(This Post is part of my 30 day Data Visualization Challenge – you can follow along using the ‘challenge’ tag!)
Yesterday’s visualization tried to handle this issue of data point density by reducing the actual size of the dots on the graph. The ggplot2 book (there’s a book!) recommends giving sampling a try. I’ve written a little about sampling and abstraction in the past – so let’s give it a try!
Now we’re cooking! I did have to bump the size of the points back up, as only 100 of those specks were not visually very helpful – but now we have a bit more of a visually intuitive sense of what we’re looking at, without guessing at the larger, imprecise ink blots.
It’s interesting, to me as a lapsed philosopher, that sampling (as an abstraction) necessarily means that we’re giving up precision (in the form of data points), but we’re doing so to gain another type of precision, that is, quick and accurate visual meaning.
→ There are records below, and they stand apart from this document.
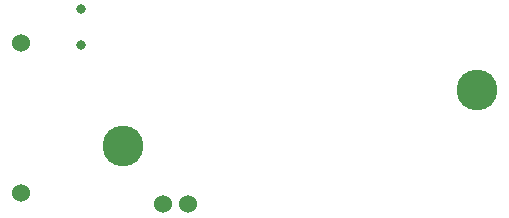
<source format=gbr>
%TF.GenerationSoftware,Altium Limited,Altium Designer,22.8.2 (66)*%
G04 Layer_Color=255*
%FSLAX45Y45*%
%MOMM*%
%TF.SameCoordinates,DE4C73A7-34E9-4613-BA68-141157798951*%
%TF.FilePolarity,Positive*%
%TF.FileFunction,Pads,Bot*%
%TF.Part,Single*%
G01*
G75*
%TA.AperFunction,ViaPad*%
%ADD41C,1.52400*%
%TA.AperFunction,ComponentPad*%
%ADD42C,0.81280*%
%ADD43C,1.52400*%
%ADD44C,3.45440*%
D41*
X4033520Y3053080D02*
D03*
X4239260D02*
D03*
D42*
X3335020Y4699140D02*
D03*
Y4399140D02*
D03*
D43*
X2829560Y3143250D02*
D03*
Y4413250D02*
D03*
D44*
X3693160Y3543300D02*
D03*
X6690360Y4013200D02*
D03*
%TF.MD5,e3b3d0906b9a0b8fad4efc9005b66c7e*%
M02*

</source>
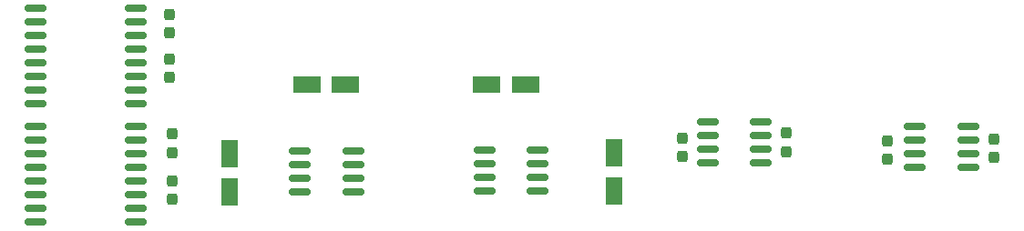
<source format=gbr>
%TF.GenerationSoftware,KiCad,Pcbnew,(7.0.0)*%
%TF.CreationDate,2023-11-09T23:31:26+01:00*%
%TF.ProjectId,xlr-inteface,786c722d-696e-4746-9566-6163652e6b69,rev?*%
%TF.SameCoordinates,Original*%
%TF.FileFunction,Paste,Bot*%
%TF.FilePolarity,Positive*%
%FSLAX46Y46*%
G04 Gerber Fmt 4.6, Leading zero omitted, Abs format (unit mm)*
G04 Created by KiCad (PCBNEW (7.0.0)) date 2023-11-09 23:31:26*
%MOMM*%
%LPD*%
G01*
G04 APERTURE LIST*
G04 Aperture macros list*
%AMRoundRect*
0 Rectangle with rounded corners*
0 $1 Rounding radius*
0 $2 $3 $4 $5 $6 $7 $8 $9 X,Y pos of 4 corners*
0 Add a 4 corners polygon primitive as box body*
4,1,4,$2,$3,$4,$5,$6,$7,$8,$9,$2,$3,0*
0 Add four circle primitives for the rounded corners*
1,1,$1+$1,$2,$3*
1,1,$1+$1,$4,$5*
1,1,$1+$1,$6,$7*
1,1,$1+$1,$8,$9*
0 Add four rect primitives between the rounded corners*
20,1,$1+$1,$2,$3,$4,$5,0*
20,1,$1+$1,$4,$5,$6,$7,0*
20,1,$1+$1,$6,$7,$8,$9,0*
20,1,$1+$1,$8,$9,$2,$3,0*%
G04 Aperture macros list end*
%ADD10RoundRect,0.150000X-0.875000X-0.150000X0.875000X-0.150000X0.875000X0.150000X-0.875000X0.150000X0*%
%ADD11RoundRect,0.237500X0.237500X-0.300000X0.237500X0.300000X-0.237500X0.300000X-0.237500X-0.300000X0*%
%ADD12RoundRect,0.150000X0.825000X0.150000X-0.825000X0.150000X-0.825000X-0.150000X0.825000X-0.150000X0*%
%ADD13RoundRect,0.250000X-1.050000X-0.550000X1.050000X-0.550000X1.050000X0.550000X-1.050000X0.550000X0*%
%ADD14RoundRect,0.250000X1.050000X0.550000X-1.050000X0.550000X-1.050000X-0.550000X1.050000X-0.550000X0*%
%ADD15RoundRect,0.250000X-0.550000X1.050000X-0.550000X-1.050000X0.550000X-1.050000X0.550000X1.050000X0*%
%ADD16RoundRect,0.150000X-0.825000X-0.150000X0.825000X-0.150000X0.825000X0.150000X-0.825000X0.150000X0*%
%ADD17RoundRect,0.237500X-0.237500X0.300000X-0.237500X-0.300000X0.237500X-0.300000X0.237500X0.300000X0*%
G04 APERTURE END LIST*
D10*
%TO.C,U1*%
X45890000Y-43830000D03*
X45890000Y-42560000D03*
X45890000Y-41290000D03*
X45890000Y-40020000D03*
X45890000Y-38750000D03*
X45890000Y-37480000D03*
X45890000Y-36210000D03*
X45890000Y-34940000D03*
X55190000Y-34940000D03*
X55190000Y-36210000D03*
X55190000Y-37480000D03*
X55190000Y-38750000D03*
X55190000Y-40020000D03*
X55190000Y-41290000D03*
X55190000Y-42560000D03*
X55190000Y-43830000D03*
%TD*%
%TO.C,U4*%
X55150000Y-54830000D03*
X55150000Y-53560000D03*
X55150000Y-52290000D03*
X55150000Y-51020000D03*
X55150000Y-49750000D03*
X55150000Y-48480000D03*
X55150000Y-47210000D03*
X55150000Y-45940000D03*
X45850000Y-45940000D03*
X45850000Y-47210000D03*
X45850000Y-48480000D03*
X45850000Y-49750000D03*
X45850000Y-51020000D03*
X45850000Y-52290000D03*
X45850000Y-53560000D03*
X45850000Y-54830000D03*
%TD*%
D11*
%TO.C,C8*%
X58550000Y-48350000D03*
X58550000Y-46625000D03*
%TD*%
D12*
%TO.C,U6*%
X92520000Y-48140000D03*
X92520000Y-49410000D03*
X92520000Y-50680000D03*
X92520000Y-51950000D03*
X87570000Y-51950000D03*
X87570000Y-50680000D03*
X87570000Y-49410000D03*
X87570000Y-48140000D03*
%TD*%
D13*
%TO.C,C9*%
X87810000Y-42050000D03*
X91410000Y-42050000D03*
%TD*%
D14*
%TO.C,C12*%
X74680000Y-42000000D03*
X71080000Y-42000000D03*
%TD*%
D15*
%TO.C,C10*%
X99630000Y-48330000D03*
X99630000Y-51930000D03*
%TD*%
D12*
%TO.C,U3*%
X132530000Y-45880000D03*
X132530000Y-47150000D03*
X132530000Y-48420000D03*
X132530000Y-49690000D03*
X127580000Y-49690000D03*
X127580000Y-48420000D03*
X127580000Y-47150000D03*
X127580000Y-45880000D03*
%TD*%
D16*
%TO.C,U5*%
X70420000Y-51960000D03*
X70420000Y-50690000D03*
X70420000Y-49420000D03*
X70420000Y-48150000D03*
X75370000Y-48150000D03*
X75370000Y-49420000D03*
X75370000Y-50690000D03*
X75370000Y-51960000D03*
%TD*%
D17*
%TO.C,C7*%
X58540000Y-50965000D03*
X58540000Y-52690000D03*
%TD*%
%TO.C,C5*%
X58290000Y-39600000D03*
X58290000Y-41325000D03*
%TD*%
%TO.C,C4*%
X115660000Y-46527500D03*
X115660000Y-48252500D03*
%TD*%
D12*
%TO.C,U2*%
X113270000Y-45460000D03*
X113270000Y-46730000D03*
X113270000Y-48000000D03*
X113270000Y-49270000D03*
X108320000Y-49270000D03*
X108320000Y-48000000D03*
X108320000Y-46730000D03*
X108320000Y-45460000D03*
%TD*%
D17*
%TO.C,C3*%
X105980000Y-46987500D03*
X105980000Y-48712500D03*
%TD*%
D11*
%TO.C,C6*%
X58310000Y-37202500D03*
X58310000Y-35477500D03*
%TD*%
D17*
%TO.C,C2*%
X134960000Y-47067500D03*
X134960000Y-48792500D03*
%TD*%
D15*
%TO.C,C11*%
X63920000Y-48410000D03*
X63920000Y-52010000D03*
%TD*%
D17*
%TO.C,C1*%
X125000000Y-47230000D03*
X125000000Y-48955000D03*
%TD*%
M02*

</source>
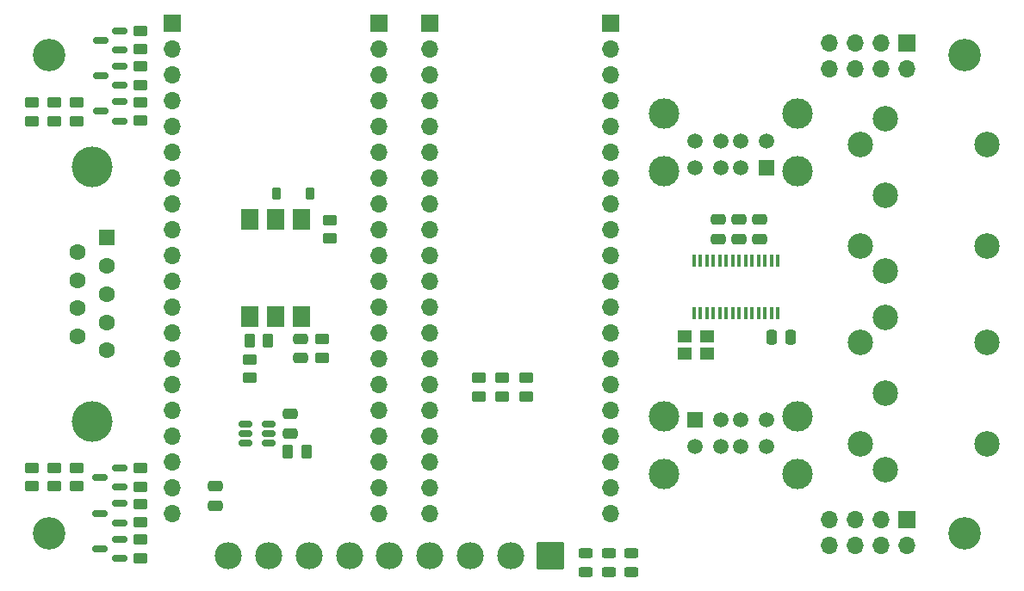
<source format=gts>
G04 #@! TF.GenerationSoftware,KiCad,Pcbnew,8.0.4+dfsg-1*
G04 #@! TF.CreationDate,2025-02-26T12:03:38+01:00*
G04 #@! TF.ProjectId,MiSTeryShield20kRPiPico,4d695354-6572-4795-9368-69656c643230,V2*
G04 #@! TF.SameCoordinates,Original*
G04 #@! TF.FileFunction,Soldermask,Top*
G04 #@! TF.FilePolarity,Negative*
%FSLAX46Y46*%
G04 Gerber Fmt 4.6, Leading zero omitted, Abs format (unit mm)*
G04 Created by KiCad (PCBNEW 8.0.4+dfsg-1) date 2025-02-26 12:03:38*
%MOMM*%
%LPD*%
G01*
G04 APERTURE LIST*
G04 Aperture macros list*
%AMRoundRect*
0 Rectangle with rounded corners*
0 $1 Rounding radius*
0 $2 $3 $4 $5 $6 $7 $8 $9 X,Y pos of 4 corners*
0 Add a 4 corners polygon primitive as box body*
4,1,4,$2,$3,$4,$5,$6,$7,$8,$9,$2,$3,0*
0 Add four circle primitives for the rounded corners*
1,1,$1+$1,$2,$3*
1,1,$1+$1,$4,$5*
1,1,$1+$1,$6,$7*
1,1,$1+$1,$8,$9*
0 Add four rect primitives between the rounded corners*
20,1,$1+$1,$2,$3,$4,$5,0*
20,1,$1+$1,$4,$5,$6,$7,0*
20,1,$1+$1,$6,$7,$8,$9,0*
20,1,$1+$1,$8,$9,$2,$3,0*%
G04 Aperture macros list end*
%ADD10RoundRect,0.250000X-0.450000X0.262500X-0.450000X-0.262500X0.450000X-0.262500X0.450000X0.262500X0*%
%ADD11RoundRect,0.250000X0.450000X-0.262500X0.450000X0.262500X-0.450000X0.262500X-0.450000X-0.262500X0*%
%ADD12RoundRect,0.063500X-1.270000X-1.270000X1.270000X-1.270000X1.270000X1.270000X-1.270000X1.270000X0*%
%ADD13C,2.667000*%
%ADD14R,1.700000X1.700000*%
%ADD15O,1.700000X1.700000*%
%ADD16RoundRect,0.250000X-0.475000X0.250000X-0.475000X-0.250000X0.475000X-0.250000X0.475000X0.250000X0*%
%ADD17RoundRect,0.150000X0.587500X0.150000X-0.587500X0.150000X-0.587500X-0.150000X0.587500X-0.150000X0*%
%ADD18C,3.200000*%
%ADD19R,1.400000X1.200000*%
%ADD20RoundRect,0.243750X-0.456250X0.243750X-0.456250X-0.243750X0.456250X-0.243750X0.456250X0.243750X0*%
%ADD21RoundRect,0.250000X-0.262500X-0.450000X0.262500X-0.450000X0.262500X0.450000X-0.262500X0.450000X0*%
%ADD22RoundRect,0.250000X0.475000X-0.250000X0.475000X0.250000X-0.475000X0.250000X-0.475000X-0.250000X0*%
%ADD23C,4.000000*%
%ADD24R,1.600000X1.600000*%
%ADD25C,1.600000*%
%ADD26R,1.780000X2.000000*%
%ADD27C,2.500000*%
%ADD28RoundRect,0.225000X0.225000X0.375000X-0.225000X0.375000X-0.225000X-0.375000X0.225000X-0.375000X0*%
%ADD29RoundRect,0.250000X0.250000X0.475000X-0.250000X0.475000X-0.250000X-0.475000X0.250000X-0.475000X0*%
%ADD30R,1.500000X1.500000*%
%ADD31C,1.500000*%
%ADD32C,3.000000*%
%ADD33R,0.400000X1.200000*%
%ADD34RoundRect,0.150000X-0.512500X-0.150000X0.512500X-0.150000X0.512500X0.150000X-0.512500X0.150000X0*%
G04 APERTURE END LIST*
D10*
G04 #@! TO.C,R11*
X96632000Y-73520000D03*
X96632000Y-75345000D03*
G04 #@! TD*
D11*
G04 #@! TO.C,R18*
X123792000Y-77162500D03*
X123792000Y-75337500D03*
G04 #@! TD*
D10*
G04 #@! TO.C,R8*
X85892000Y-91237500D03*
X85892000Y-93062500D03*
G04 #@! TD*
D12*
G04 #@! TO.C,J2*
X126232000Y-92850000D03*
D13*
X122272000Y-92850000D03*
X118312000Y-92850000D03*
X114352000Y-92850000D03*
X110392000Y-92850000D03*
X106432000Y-92850000D03*
X102472000Y-92850000D03*
X98512000Y-92850000D03*
X94552000Y-92850000D03*
G04 #@! TD*
D14*
G04 #@! TO.C,J9*
X132122000Y-40390000D03*
D15*
X132122000Y-42930000D03*
X132122000Y-45470000D03*
X132122000Y-48010000D03*
X132122000Y-50550000D03*
X132122000Y-53090000D03*
X132122000Y-55630000D03*
X132122000Y-58170000D03*
X132122000Y-60710000D03*
X132122000Y-63250000D03*
X132122000Y-65790000D03*
X132122000Y-68330000D03*
X132122000Y-70870000D03*
X132122000Y-73410000D03*
X132122000Y-75950000D03*
X132122000Y-78490000D03*
X132122000Y-81030000D03*
X132122000Y-83570000D03*
X132122000Y-86110000D03*
X132122000Y-88650000D03*
G04 #@! TD*
D16*
G04 #@! TO.C,C6*
X142692000Y-59750000D03*
X142692000Y-61650000D03*
G04 #@! TD*
D17*
G04 #@! TO.C,Q4*
X83829500Y-93100000D03*
X83829500Y-91200000D03*
X81954500Y-92150000D03*
G04 #@! TD*
D11*
G04 #@! TO.C,R15*
X104492000Y-61612500D03*
X104492000Y-59787500D03*
G04 #@! TD*
D14*
G04 #@! TO.C,J10*
X161232000Y-42400000D03*
D15*
X161232000Y-44940000D03*
X158692000Y-42400000D03*
X158692000Y-44940000D03*
X156152000Y-42400000D03*
X156152000Y-44940000D03*
X153612000Y-42400000D03*
X153612000Y-44940000D03*
G04 #@! TD*
D18*
G04 #@! TO.C,H3*
X166892000Y-90600000D03*
G04 #@! TD*
D19*
G04 #@! TO.C,Y1*
X141592000Y-71250000D03*
X139392000Y-71250000D03*
X139392000Y-72950000D03*
X141592000Y-72950000D03*
G04 #@! TD*
D10*
G04 #@! TO.C,R13*
X85904500Y-44687500D03*
X85904500Y-46512500D03*
G04 #@! TD*
D16*
G04 #@! TO.C,C5*
X144759500Y-59750000D03*
X144759500Y-61650000D03*
G04 #@! TD*
D20*
G04 #@! TO.C,D3*
X131952000Y-92562500D03*
X131952000Y-94437500D03*
G04 #@! TD*
D16*
G04 #@! TO.C,C7*
X146792000Y-59750000D03*
X146792000Y-61650000D03*
G04 #@! TD*
D21*
G04 #@! TO.C,R14*
X96619500Y-71670000D03*
X98444500Y-71670000D03*
G04 #@! TD*
D10*
G04 #@! TO.C,R9*
X85892000Y-87737500D03*
X85892000Y-89562500D03*
G04 #@! TD*
D22*
G04 #@! TO.C,C2*
X101682000Y-73370000D03*
X101682000Y-71470000D03*
G04 #@! TD*
D20*
G04 #@! TO.C,D2*
X134192000Y-92562500D03*
X134192000Y-94437500D03*
G04 #@! TD*
D23*
G04 #@! TO.C,J1*
X81152331Y-54590000D03*
X81152331Y-79590000D03*
D24*
X82572331Y-61550000D03*
D25*
X82572331Y-64320000D03*
X82572331Y-67090000D03*
X82572331Y-69860000D03*
X82572331Y-72630000D03*
X79732331Y-62935000D03*
X79732331Y-65705000D03*
X79732331Y-68475000D03*
X79732331Y-71245000D03*
G04 #@! TD*
D16*
G04 #@! TO.C,C1*
X93292000Y-86000000D03*
X93292000Y-87900000D03*
G04 #@! TD*
D14*
G04 #@! TO.C,J3*
X161212000Y-89250000D03*
D15*
X161212000Y-91790000D03*
X158672000Y-89250000D03*
X158672000Y-91790000D03*
X156132000Y-89250000D03*
X156132000Y-91790000D03*
X153592000Y-89250000D03*
X153592000Y-91790000D03*
G04 #@! TD*
D10*
G04 #@! TO.C,R10*
X85904500Y-48187500D03*
X85904500Y-50012500D03*
G04 #@! TD*
D18*
G04 #@! TO.C,H2*
X166892000Y-43600000D03*
G04 #@! TD*
D14*
G04 #@! TO.C,J4*
X89022000Y-40390000D03*
D15*
X89022000Y-42930000D03*
X89022000Y-45470000D03*
X89022000Y-48010000D03*
X89022000Y-50550000D03*
X89022000Y-53090000D03*
X89022000Y-55630000D03*
X89022000Y-58170000D03*
X89022000Y-60710000D03*
X89022000Y-63250000D03*
X89022000Y-65790000D03*
X89022000Y-68330000D03*
X89022000Y-70870000D03*
X89022000Y-73410000D03*
X89022000Y-75950000D03*
X89022000Y-78490000D03*
X89022000Y-81030000D03*
X89022000Y-83570000D03*
X89022000Y-86110000D03*
X89022000Y-88650000D03*
G04 #@! TD*
D10*
G04 #@! TO.C,R1*
X79592000Y-84187500D03*
X79592000Y-86012500D03*
G04 #@! TD*
D26*
G04 #@! TO.C,U1*
X101722000Y-59755000D03*
X99182000Y-59755000D03*
X96642000Y-59755000D03*
X96642000Y-69285000D03*
X99182000Y-69285000D03*
X101722000Y-69285000D03*
G04 #@! TD*
D10*
G04 #@! TO.C,R7*
X85892000Y-84237500D03*
X85892000Y-86062500D03*
G04 #@! TD*
D11*
G04 #@! TO.C,R17*
X103732000Y-73332500D03*
X103732000Y-71507500D03*
G04 #@! TD*
D17*
G04 #@! TO.C,Q6*
X83829500Y-89600000D03*
X83829500Y-87700000D03*
X81954500Y-88650000D03*
G04 #@! TD*
D27*
G04 #@! TO.C,J5*
X159142000Y-69350000D03*
X159142000Y-76850000D03*
X159142000Y-84350000D03*
X156642000Y-71850000D03*
X156642000Y-81850000D03*
X169142000Y-81850000D03*
X169142000Y-71850000D03*
G04 #@! TD*
D10*
G04 #@! TO.C,R3*
X77392000Y-84187500D03*
X77392000Y-86012500D03*
G04 #@! TD*
D17*
G04 #@! TO.C,Q2*
X83829500Y-86100000D03*
X83829500Y-84200000D03*
X81954500Y-85150000D03*
G04 #@! TD*
D11*
G04 #@! TO.C,R6*
X77392000Y-50062500D03*
X77392000Y-48237500D03*
G04 #@! TD*
D14*
G04 #@! TO.C,J8*
X114341000Y-40400000D03*
D15*
X114341000Y-42940000D03*
X114341000Y-45480000D03*
X114341000Y-48020000D03*
X114341000Y-50560000D03*
X114341000Y-53100000D03*
X114341000Y-55640000D03*
X114341000Y-58180000D03*
X114341000Y-60720000D03*
X114341000Y-63260000D03*
X114341000Y-65800000D03*
X114341000Y-68340000D03*
X114341000Y-70880000D03*
X114341000Y-73420000D03*
X114341000Y-75960000D03*
X114341000Y-78500000D03*
X114341000Y-81040000D03*
X114341000Y-83580000D03*
X114341000Y-86120000D03*
X114341000Y-88660000D03*
G04 #@! TD*
D11*
G04 #@! TO.C,R20*
X119202000Y-77162500D03*
X119202000Y-75337500D03*
G04 #@! TD*
D28*
G04 #@! TO.C,D1*
X102582000Y-57170000D03*
X99282000Y-57170000D03*
G04 #@! TD*
D17*
G04 #@! TO.C,Q5*
X83842000Y-46550000D03*
X83842000Y-44650000D03*
X81967000Y-45600000D03*
G04 #@! TD*
D20*
G04 #@! TO.C,D4*
X129642000Y-92562500D03*
X129642000Y-94437500D03*
G04 #@! TD*
D21*
G04 #@! TO.C,R16*
X100392000Y-82600000D03*
X102217000Y-82600000D03*
G04 #@! TD*
D17*
G04 #@! TO.C,Q1*
X83842000Y-50050000D03*
X83842000Y-48150000D03*
X81967000Y-49100000D03*
G04 #@! TD*
D29*
G04 #@! TO.C,C4*
X149842000Y-71300000D03*
X147942000Y-71300000D03*
G04 #@! TD*
D14*
G04 #@! TO.C,J7*
X109342000Y-40390000D03*
D15*
X109342000Y-42930000D03*
X109342000Y-45470000D03*
X109342000Y-48010000D03*
X109342000Y-50550000D03*
X109342000Y-53090000D03*
X109342000Y-55630000D03*
X109342000Y-58170000D03*
X109342000Y-60710000D03*
X109342000Y-63250000D03*
X109342000Y-65790000D03*
X109342000Y-68330000D03*
X109342000Y-70870000D03*
X109342000Y-73410000D03*
X109342000Y-75950000D03*
X109342000Y-78490000D03*
X109342000Y-81030000D03*
X109342000Y-83570000D03*
X109342000Y-86110000D03*
X109342000Y-88650000D03*
G04 #@! TD*
D27*
G04 #@! TO.C,J6*
X159142000Y-49850000D03*
X159142000Y-57350000D03*
X159142000Y-64850000D03*
X156642000Y-52350000D03*
X156642000Y-62350000D03*
X169142000Y-62350000D03*
X169142000Y-52350000D03*
G04 #@! TD*
D30*
G04 #@! TO.C,J12*
X147442000Y-54680000D03*
D31*
X144942000Y-54680000D03*
X142942000Y-54680000D03*
X140442000Y-54680000D03*
X147442000Y-52060000D03*
X144942000Y-52060000D03*
X142942000Y-52060000D03*
X140442000Y-52060000D03*
D32*
X150512000Y-55030000D03*
X150512000Y-49350000D03*
X137372000Y-55030000D03*
X137372000Y-49350000D03*
G04 #@! TD*
D16*
G04 #@! TO.C,C3*
X100592000Y-78900000D03*
X100592000Y-80800000D03*
G04 #@! TD*
D17*
G04 #@! TO.C,Q3*
X83842000Y-43050000D03*
X83842000Y-41150000D03*
X81967000Y-42100000D03*
G04 #@! TD*
D18*
G04 #@! TO.C,H1*
X76892000Y-43600000D03*
G04 #@! TD*
D11*
G04 #@! TO.C,R5*
X75192000Y-50062500D03*
X75192000Y-48237500D03*
G04 #@! TD*
D10*
G04 #@! TO.C,R2*
X75192000Y-84187500D03*
X75192000Y-86012500D03*
G04 #@! TD*
G04 #@! TO.C,R12*
X85904500Y-41187500D03*
X85904500Y-43012500D03*
G04 #@! TD*
D11*
G04 #@! TO.C,R4*
X79592000Y-50062500D03*
X79592000Y-48237500D03*
G04 #@! TD*
D18*
G04 #@! TO.C,H4*
X76892000Y-90600000D03*
G04 #@! TD*
D11*
G04 #@! TO.C,R19*
X121492000Y-77162500D03*
X121492000Y-75337500D03*
G04 #@! TD*
D30*
G04 #@! TO.C,J11*
X140442000Y-79470000D03*
D31*
X142942000Y-79470000D03*
X144942000Y-79470000D03*
X147442000Y-79470000D03*
X140442000Y-82090000D03*
X142942000Y-82090000D03*
X144942000Y-82090000D03*
X147442000Y-82090000D03*
D32*
X137372000Y-79120000D03*
X137372000Y-84800000D03*
X150512000Y-79120000D03*
X150512000Y-84800000D03*
G04 #@! TD*
D33*
G04 #@! TO.C,U4*
X140314500Y-69000000D03*
X140949500Y-69000000D03*
X141584500Y-69000000D03*
X142219500Y-69000000D03*
X142854500Y-69000000D03*
X143489500Y-69000000D03*
X144124500Y-69000000D03*
X144759500Y-69000000D03*
X145394500Y-69000000D03*
X146029500Y-69000000D03*
X146664500Y-69000000D03*
X147299500Y-69000000D03*
X147934500Y-69000000D03*
X148569500Y-69000000D03*
X148569500Y-63800000D03*
X147934500Y-63800000D03*
X147299500Y-63800000D03*
X146664500Y-63800000D03*
X146029500Y-63800000D03*
X145394500Y-63800000D03*
X144759500Y-63800000D03*
X144124500Y-63800000D03*
X143489500Y-63800000D03*
X142854500Y-63800000D03*
X142219500Y-63800000D03*
X141584500Y-63800000D03*
X140949500Y-63800000D03*
X140314500Y-63800000D03*
G04 #@! TD*
D34*
G04 #@! TO.C,U2*
X96204500Y-79850000D03*
X96204500Y-80800000D03*
X96204500Y-81750000D03*
X98479500Y-81750000D03*
X98479500Y-80800000D03*
X98479500Y-79850000D03*
G04 #@! TD*
M02*

</source>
I’m dropping the Pros list – I’ll try to cover positive thoughts in the body of each Post.
Thoughts:
– What does it mean, though? We can see that there appears to be some sort of relationship between price and carat – how do the other factors come into play here? Are there other patterns at work?
– How can I make it prettier?
– It bothers me that “price” is vertical still. Dangit.
Code:
library(ggplot2) set.seed(1410) dsmall <- diamonds[sample(nrow(diamonds),100),] qplot(carat, price, data=dsmall, size=I(2))